Guidant's lawyers argue in pleadings that each case is distinct and should be handled separately.

Sometimes defense lawyers will try to keep the cases divided to force the plaintiffs' attorneys to incur the effort and expense of the litigation individually, said Jim Reese, the lead attorney for Zelle Hoffmann, a Minneapolis law firm representing an ICD patient from Massachusetts.

Guidant's law firm, Shook, Hardy & Bacon of Kansas City, referred all questions to a company spokeswoman, who said the company does not comment on pending litigation. Johnson & Johnson declined to comment, as well.

Federal Judge John Tunheim in the District of Minnesota oversees an MDL case involving the Silzone heart valve, which was recalled in 2000 by Little Canada-based St. Jude Medical Inc. after a small number were found to leak. He said judges try to get most cases resolved within three years. Some are dismissed but most are settled. If a case goes to trial, it is sent back to the original district.

"It is a lot of work for the judge who gets it, but I think there's a great benefit for the system," Tunheim said.

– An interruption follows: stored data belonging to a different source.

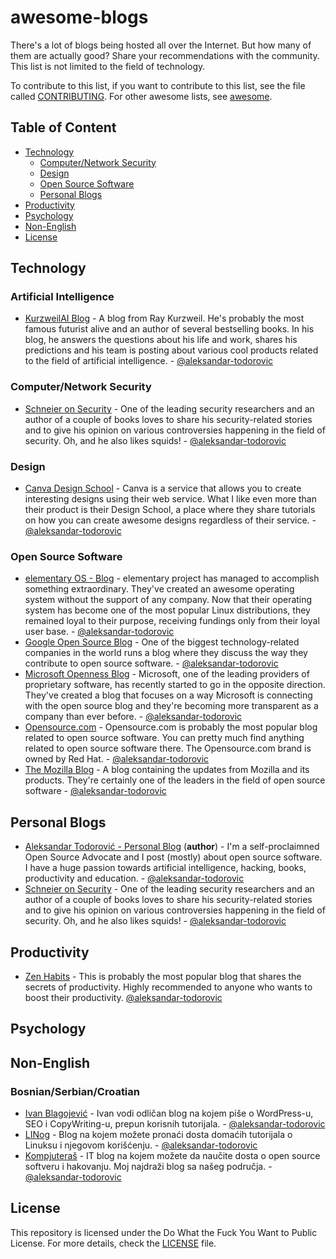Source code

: # awesome-blogs

There's a lot of blogs being hosted all over the Internet. But how many of them are actually good? Share your recommendations with the community. This list is not limited to the field of technology.

To contribute to this list, if you want to contribute to this list, see the file called [CONTRIBUTING](https://github.com/aleksandar-todorovic/awesome-blogs/blob/master/CONTRIBUTING.md). For other awesome lists, see [awesome](https://github.com/sindresorhus/awesome).

## Table of Content

- [Technology](#technology)
  - [Computer/Network Security](#computer-network-security)
  - [Design](#design)
  - [Open Source Software](#open-source-software)
  - [Personal Blogs](#personal-blogs)
- [Productivity](#productivity)
- [Psychology](#psychology)
- [Non-English](#non-english)
- [License](#license)

## Technology

### Artificial Intelligence

* [KurzweilAI Blog](http://www.kurzweilai.net/blog) - A blog from Ray Kurzweil. He's probably the most famous futurist alive and an author of several bestselling books. In his blog, he answers the questions about his life and work, shares his predictions and his team is posting about various cool products related to the field of artificial intelligence. - [@aleksandar-todorovic](https://github.com/aleksandar-todorovic)

### Computer/Network Security

* [Schneier on Security](https://www.schneier.com/) - One of the leading security researchers and an author of a couple of books loves to share his security-related stories and to give his opinion on various controversies happening in the field of security. Oh, and he also likes squids! - [@aleksandar-todorovic](https://github.com/aleksandar-todorovic)

### Design

* [Canva Design School](https://designschool.canva.com/) - Canva is a service that allows you to create interesting designs using their web service. What I like even more than their product is their Design School, a place where they share tutorials on how you can create awesome designs regardless of their service. -
[@aleksandar-todorovic](https://github.com/aleksandar-todorovic)

### Open Source Software

* [elementary OS - Blog](http://blog.elementary.io) - elementary project has managed to accomplish something extraordinary. They've created an awesome operating system without the support of any company. Now that their operating system has become one of the most popular Linux distributions, they remained loyal to their purpose, receiving fundings only from their loyal user base. - [@aleksandar-todorovic](https://github.com/aleksandar-todorovic)
* [Google Open Source Blog](http://www.google-opensource.blogspot.com/) - One of the biggest technology-related companies in the world runs a blog where they discuss the way they contribute to open source software. - [@aleksandar-todorovic](https://github.com/aleksandar-todorovic)
* [Microsoft Openness Blog](http://openness.microsoft.com/blog/) - Microsoft, one of the leading providers of proprietary software, has recently started to go in the opposite direction. They've created a blog that focuses on a way Microsoft is connecting with the open source blog and they're becoming more transparent as a company than ever before. - [@aleksandar-todorovic](https://github.com/aleksandar-todorovic)
* [Opensource.com](http://opensource.com) - Opensource.com is probably the most popular blog related to open source software. You can pretty much find anything related to open source software there. The Opensource.com brand is owned by Red Hat. - [@aleksandar-todorovic](https://github.com/aleksandar-todorovic)
* [The Mozilla Blog](http://blog.mozilla.org/) - A blog containing the updates from Mozilla and its products. They're certainly one of the leaders in the field of open source software  - [@aleksandar-todorovic](https://github.com/aleksandar-todorovic)

## Personal Blogs

* [Aleksandar Todorović - Personal Blog](https://r3bl.github.io) (**author**) - I'm a self-proclaimned Open Source Advocate and I post (mostly) about open source software. I have a huge passion towards artificial intelligence, hacking, books, productivity and education. - [@aleksandar-todorovic](https://github.com/aleksandar-todorovic)
* [Schneier on Security](https://www.schneier.com/) - One of the leading security researchers and an author of a couple of books loves to share his security-related stories and to give his opinion on various controversies happening in the field of security. Oh, and he also likes squids! - [@aleksandar-todorovic](https://github.com/aleksandar-todorovic)

## Productivity

* [Zen Habits](http://zenhabits.net/) - This is probably the most popular blog that shares the secrets of productivity. Highly recommended to anyone who wants to boost their productivity. [@aleksandar-todorovic](https://github.com/aleksandar-todorovic)

## Psychology

## Non-English

### Bosnian/Serbian/Croatian

* [Ivan Blagojević](http://ivanblagojevic.com/) - Ivan vodi odličan blog na kojem piše o WordPress-u, SEO i CopyWriting-u, prepun korisnih tutorijala. - [@aleksandar-todorovic](https://github.com/aleksandar-todorovic)
* [LINog](http://linog.info/) - Blog na kojem možete pronaći dosta domaćih tutorijala o Linuksu i njegovom korišćenju. - [@aleksandar-todorovic](https://github.com/aleksandar-todorovic)
* [Kompjuteraš](http://kompjuteras.com/) - IT blog na kojem možete da naučite dosta o open source softveru i hakovanju. Moj najdraži blog sa našeg područja. - [@aleksandar-todorovic](https://github.com/aleksandar-todorovic)

## License

This repository is licensed under the Do What the Fuck You Want to Public License. For more details, check the [LICENSE](https://github.com/aleksandar-todorovic/awesome-blogs/blob/master/CONTRIBUTING.md) file.
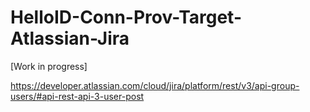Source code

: # HelloID-Conn-Prov-Target-Atlassian-Jira
[Work in progress]

https://developer.atlassian.com/cloud/jira/platform/rest/v3/api-group-users/#api-rest-api-3-user-post
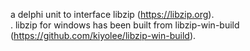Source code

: a delphi unit to interface libzip (https://libzip.org). <br/>.
libzip for windows has been built from libzip-win-build (https://github.com/kiyolee/libzip-win-build).
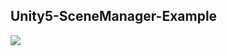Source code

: ## Unity5-SceneManager-Example

[](http://nobodydevelop.blog.com/archives/8/)

![](https://cloud.githubusercontent.com/assets/11722272/12217584/f86159f0-b73f-11e5-9fdc-21c36de20e51.jpg)
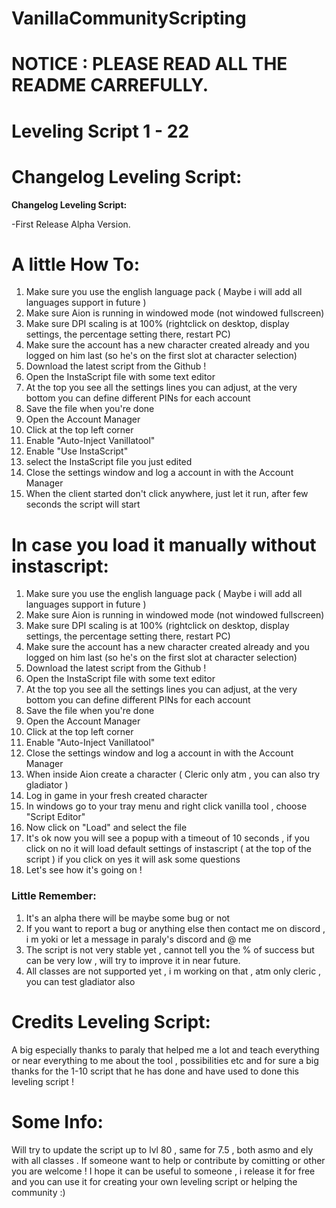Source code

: # VanillaCommunityScripting

# NOTICE : PLEASE READ ALL THE README CARREFULLY.

# Leveling Script 1 - 22

<b><h1>Changelog Leveling Script:</h1></b>


<b>Changelog Leveling Script:</b>

-First Release Alpha Version.


<b><h1>A little How To:</h1></b>

1. Make sure you use the english language pack ( Maybe i will add all languages support in future ) 
2. Make sure Aion is running in windowed mode (not windowed fullscreen)
3. Make sure DPI scaling is at 100% (rightclick on desktop, display settings, the percentage setting there, restart PC)
4. Make sure the account has a new character created already and you logged on him last (so he's on the first slot at character selection)
5. Download the latest script from the Github !
6. Open the InstaScript file with some text editor
7. At the top you see all the settings lines you can adjust, at the very bottom you can define different PINs for each account
8. Save the file when you're done
9. Open the Account Manager
10. Click at the top left corner
11. Enable "Auto-Inject Vanillatool"
12. Enable "Use InstaScript"
13. select the InstaScript file you just edited
14. Close the settings window and log a account in with the Account Manager
15. When the client started don't click anywhere, just let it run, after few seconds the script will start

<b><h1>In case you load it manually without instascript:</h1></b>

1. Make sure you use the english language pack ( Maybe i will add all languages support in future ) 
2. Make sure Aion is running in windowed mode (not windowed fullscreen)
3. Make sure DPI scaling is at 100% (rightclick on desktop, display settings, the percentage setting there, restart PC)
4. Make sure the account has a new character created already and you logged on him last (so he's on the first slot at character selection)
5. Download the latest script from the Github !
6. Open the InstaScript file with some text editor
7. At the top you see all the settings lines you can adjust, at the very bottom you can define different PINs for each account
8. Save the file when you're done
9. Open the Account Manager
10. Click at the top left corner
11. Enable "Auto-Inject Vanillatool"
12. Close the settings window and log a account in with the Account Manager
13. When inside Aion create a character ( Cleric only atm , you can also try gladiator )
14. Log in game in your fresh created character
15. In windows go to your tray menu and right click vanilla tool , choose "Script Editor"
16. Now click on "Load" and select the file
17. It's ok now you will see a popup with a timeout of 10 seconds , if you click on no it will load default settings of instascript ( at the top of the script ) if you click on yes it will ask some questions
18. Let's see how it's going on ! 

<b><h3>Little Remember:</h3></b>

1. It's an alpha there will be maybe some bug or not
2. If you want to report a bug or anything else then contact me on discord , i m yoki or let a message in paraly's discord and @ me
3. The script is not very stable yet , cannot tell you the % of success but can be very low , will try to improve it in near future.
4. All classes are not supported yet , i m working on that , atm only cleric , you can test gladiator also

<b><h1>Credits Leveling Script:</h1></b>

A big especially thanks to paraly that helped me a lot and teach everything or near everything to me about the tool , possibilities etc and for sure a big thanks for the 1-10 script that he has done and have used to done this leveling script !

<b><h1>Some Info:</h1></b>

Will try to update the script up to lvl 80 , same for 7.5 , both asmo and ely with all classes .
If someone want to help or contribute by comitting or other you are welcome !
I hope it can be useful to someone , i release it for free and you can use it for creating your own leveling script or helping the community :)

Few cases -- particularly those involving product liability -- make it to trial. "The judges push for [settlement], they can't try all these cases," said Prince, of William Mitchell. So there's plenty of motivation to get cases to settle." The motivation for defendants includes sealing damaging documents, minimizing litigation expenses and avoiding negative publicity.

Judicial maneuvering aside, Flynn, the Wisconsin ICD patient, wants Guidant to be held accountable "because they knew about it for that long and didn't say anything."

Flynn received a replacement device at the Mayo Clinic last month. But several 10-hour round-trips to Rochester, not to mention the surgery, made a dent in his summer job schedule -- and his college savings.

This semester, Flynn will attend Winona State University as a political science major. Longer term, he's thinking about becoming a lawyer.